■ Given exercise a: According to the forum thread on spherical velocity components, why does the scalar product of the velocity with the radial unit vector give the radial velocity component? Answer in one to three sentences.

* BEGIN Passage given *

Let's say that there is a particle with Cartesian coordinates $(x,y,z)=(1, 2, 3)$ and Cartesian velocity $(x', y', z')=(4, 5, 6)$.
Converting the position to spherical coordinates is straightforward:
$$r = \sqrt{x^2+y^2+z^2}
$$
$$\theta = \text{atan2}(y,x)
$$
$$\phi = \text{arccos}(z/r)
$$
(From http://dynref.engr.illinois.edu/rvs.html)
However, velocity eludes me, despite having the equation written in front of me.
From that same reference, $\vec{v} = \dot{r} \hat{e}_r + r\dot{\theta}\text{sin}(\phi)\hat{e}_{\theta}
+ r\dot{\phi}\hat{e}_{\phi}$.
Hold on…what I want are $\dot{r}$, $\dot{\theta}$, and $\dot{\phi}!$
What would be the way to get the spherical velocity components in terms of Cartesian position and velocity?
Best Answer
In spherical coordinates the velocity is: $$\vec{v} = v_r \hat{e_r} + v_\phi \hat{e_\phi} + v_\theta \hat{e_\theta}$$ which is the same as you write above. Since the unit vectors are orthogonal, to get $v_r$, you take the scalar product $\vec{v}\cdot \hat{e_r} = v_r$
However, the velocity vector is the same vector wether you write it using the spherical coordinates or Cartesian coordinates. In the Cartesian coordinate system, the velocity is given by: $$\vec{v} = v_x \hat{e_x} + v_y \hat{e_y} +v_z \hat{e_z}$$
So you can use the equation above to calculate $v_r$ in terms of the components of the velocity in the Cartesian system
$$v_r = \vec{v}\cdot \hat{e_r} = v_x \hat{e_x}\cdot \hat{e_r} + v_y \hat{e_y}\cdot \hat{e_r} +v_z \hat{e_z}\cdot \hat{e_r}$$
To calculate the scalar products above, it is best to sketch the unit vectors of the spherical system against the basis of the Cartesian unit vectors. You will get, for instance $$\hat{e_r}\cdot\hat{e_x} = \sin\theta\cos\phi$$ and so on for each component.

* END Passage given *
* BEGIN Records provided *

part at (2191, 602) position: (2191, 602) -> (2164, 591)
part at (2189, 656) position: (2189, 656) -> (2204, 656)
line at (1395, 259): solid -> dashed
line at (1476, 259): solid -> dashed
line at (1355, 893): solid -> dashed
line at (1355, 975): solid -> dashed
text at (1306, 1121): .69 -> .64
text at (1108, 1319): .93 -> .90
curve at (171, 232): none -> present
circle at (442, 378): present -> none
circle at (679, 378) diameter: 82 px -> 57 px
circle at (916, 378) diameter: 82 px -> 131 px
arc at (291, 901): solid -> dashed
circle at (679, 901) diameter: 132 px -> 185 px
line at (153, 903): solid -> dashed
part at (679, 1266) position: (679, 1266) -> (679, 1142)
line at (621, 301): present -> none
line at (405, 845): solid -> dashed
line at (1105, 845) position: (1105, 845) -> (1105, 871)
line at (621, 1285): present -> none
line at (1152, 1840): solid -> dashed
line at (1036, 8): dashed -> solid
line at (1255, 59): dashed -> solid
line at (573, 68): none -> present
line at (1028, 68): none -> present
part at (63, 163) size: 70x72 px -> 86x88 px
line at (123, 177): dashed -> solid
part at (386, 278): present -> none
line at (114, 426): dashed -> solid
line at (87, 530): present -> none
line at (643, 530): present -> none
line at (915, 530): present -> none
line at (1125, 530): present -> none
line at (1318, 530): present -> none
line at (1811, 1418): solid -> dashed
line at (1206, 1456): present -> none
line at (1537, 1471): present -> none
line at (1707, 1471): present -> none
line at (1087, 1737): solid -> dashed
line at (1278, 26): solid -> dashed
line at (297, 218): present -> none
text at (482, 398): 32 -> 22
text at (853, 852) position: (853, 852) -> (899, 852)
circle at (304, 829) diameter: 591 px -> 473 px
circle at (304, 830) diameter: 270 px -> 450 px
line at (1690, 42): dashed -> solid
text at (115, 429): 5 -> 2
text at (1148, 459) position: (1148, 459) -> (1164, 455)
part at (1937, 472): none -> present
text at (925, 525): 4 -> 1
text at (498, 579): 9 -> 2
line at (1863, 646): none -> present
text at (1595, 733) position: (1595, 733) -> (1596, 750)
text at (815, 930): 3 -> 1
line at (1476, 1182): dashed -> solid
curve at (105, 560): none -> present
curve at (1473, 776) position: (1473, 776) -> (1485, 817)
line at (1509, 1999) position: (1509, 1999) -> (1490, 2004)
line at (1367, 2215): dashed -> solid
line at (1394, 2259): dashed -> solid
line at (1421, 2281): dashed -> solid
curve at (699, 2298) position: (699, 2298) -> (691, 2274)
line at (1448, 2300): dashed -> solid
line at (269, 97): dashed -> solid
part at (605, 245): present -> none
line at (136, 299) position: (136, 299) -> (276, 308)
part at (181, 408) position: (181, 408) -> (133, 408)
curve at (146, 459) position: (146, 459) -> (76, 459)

* END Records provided *

■ Given exercise b: Select every line of the listing that contains the word "part".

■ Task response a: The unit vectors of the spherical system are orthogonal. Taking the scalar product of the velocity with the radial unit vector therefore yields the radial component directly.

■ Task response b:
part at (2191, 602) position: (2191, 602) -> (2164, 591)
part at (2189, 656) position: (2189, 656) -> (2204, 656)
part at (679, 1266) position: (679, 1266) -> (679, 1142)
part at (63, 163) size: 70x72 px -> 86x88 px
part at (386, 278): present -> none
part at (1937, 472): none -> present
part at (605, 245): present -> none
part at (181, 408) position: (181, 408) -> (133, 408)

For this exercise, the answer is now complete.